[Extracted page text data]
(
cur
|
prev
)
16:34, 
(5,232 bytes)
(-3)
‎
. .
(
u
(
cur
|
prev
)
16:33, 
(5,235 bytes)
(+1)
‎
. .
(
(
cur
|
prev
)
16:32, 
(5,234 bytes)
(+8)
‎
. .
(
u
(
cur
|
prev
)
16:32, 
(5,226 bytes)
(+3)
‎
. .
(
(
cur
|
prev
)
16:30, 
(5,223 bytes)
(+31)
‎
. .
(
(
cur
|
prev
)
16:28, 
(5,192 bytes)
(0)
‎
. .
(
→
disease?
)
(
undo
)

What the task asks -> An exact restatement of the data above is required.

Reply to the exercise ->
(
cur
|
prev
)
16:34, 
(5,232 bytes)
(-3)
‎
. .
(
u
(
cur
|
prev
)
16:33, 
(5,235 bytes)
(+1)
‎
. .
(
(
cur
|
prev
)
16:32, 
(5,234 bytes)
(+8)
‎
. .
(
u
(
cur
|
prev
)
16:32, 
(5,226 bytes)
(+3)
‎
. .
(
(
cur
|
prev
)
16:30, 
(5,223 bytes)
(+31)
‎
. .
(
(
cur
|
prev
)
16:28, 
(5,192 bytes)
(0)
‎
. .
(
→
disease?
)
(
undo
)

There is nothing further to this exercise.